Renewing NIH funding for the Open Force Field Initiative
Posted on 15 Mar 2023 by John Chodera
Over the past three years, Open Force Field Initiative’s work towards the development of general biomolecular force fields has been supported in part by NIH grant R01 GM132386. This grant is funded through the NIGMS Focused Technology Research & Development R01 program, which supports the development of innovative new technologies that enable biological discovery.

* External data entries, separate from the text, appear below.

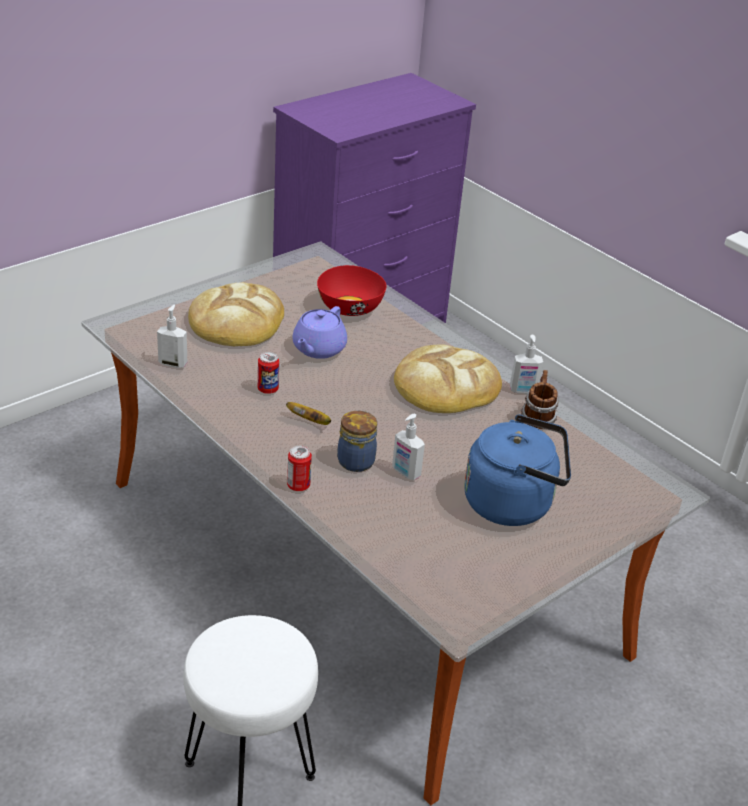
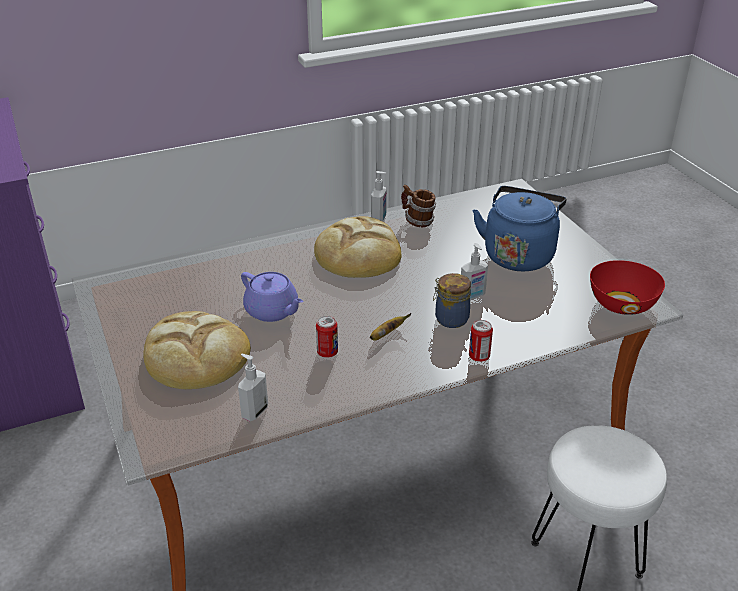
camera: 70 degrees left, 0 degrees up
red bowl [317,265,387,316] -> red bowl moved to [590,260,665,315]

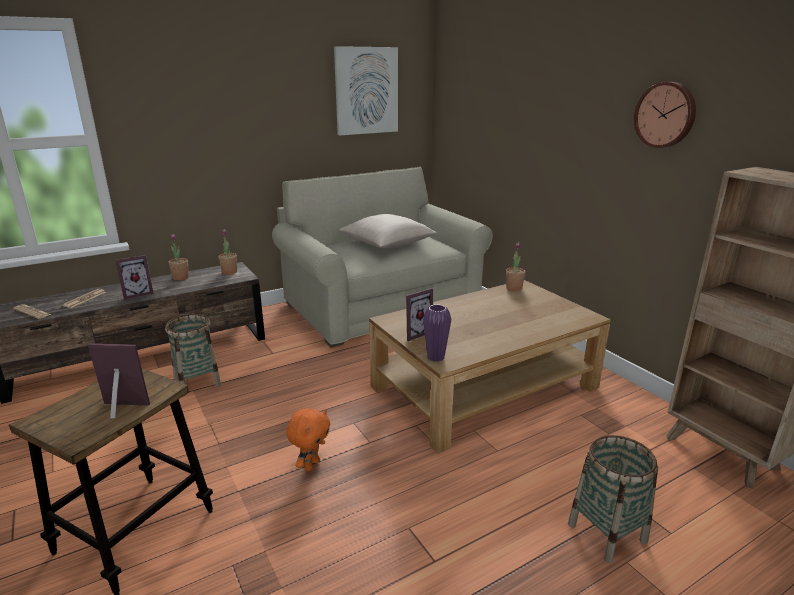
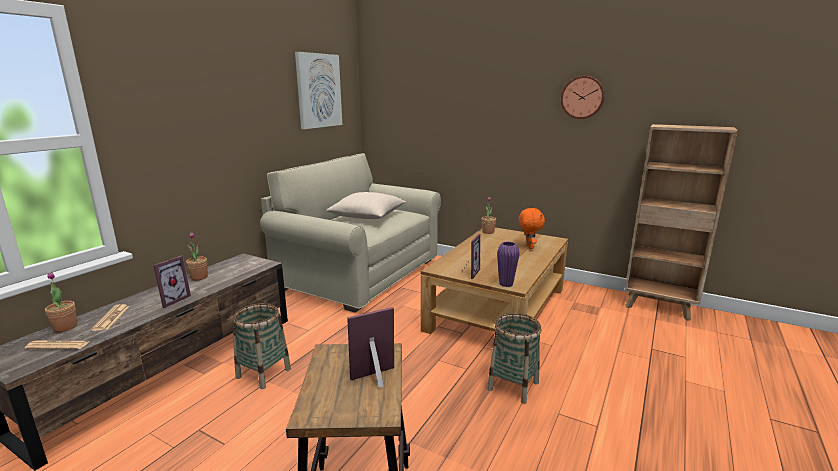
camera: 30 degrees left, 5 degrees down
potted plant [218,229,237,275] -> potted plant moved to [45,272,77,332]
orange plush toy [286,408,330,471] -> orange plush toy moved to [519,208,545,249]
basket [568,435,658,563] -> basket moved to [487,313,541,404]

This support has been essential in enabling us to better serve the molecular simulation and force field development community. Over the past three years, we have accomplished a great deal, including:
- Releasing two generations of open small molecule force fields, Parsley (openff-1.x) and Sage (openff-2.x), which have collectively been downloaded over 209K times, that incorporate a host of methodological developments
- Producing the Open Force Field Toolkit to prepare systems with the force fields developed by OpenFF (which has now been downloaded over 177K times) for using and modifying these force fields
- Curating open datasets for building and assessing force fields
- Developing an open software infrastructure for building and extending force fields
- Generating 15 open access publications and preprints describing the innovations behind the Open Force Field Initiative
As an open science effort, we aim to be maximally transparent with the community we serve about both our activities and our future roadmap. We’re excited to share all of the exciting science we’ve done—especially new prototype technologies that we are eager to put into production that will significantly improve the generalizability, domain of applicability, and robustness of predictions for the community, and what we’d love to do in the next few years. To this end, we’re thrilled to share the NIH Focused Technology R&D research proposal we have just submitted to extend our grant by another four years. We look forward to hearing feedback from the community about how we can continue to provide the best open technology to enable the rapid construction, assessment, and deployment of high-quality force fields for biomolecular simulation and design.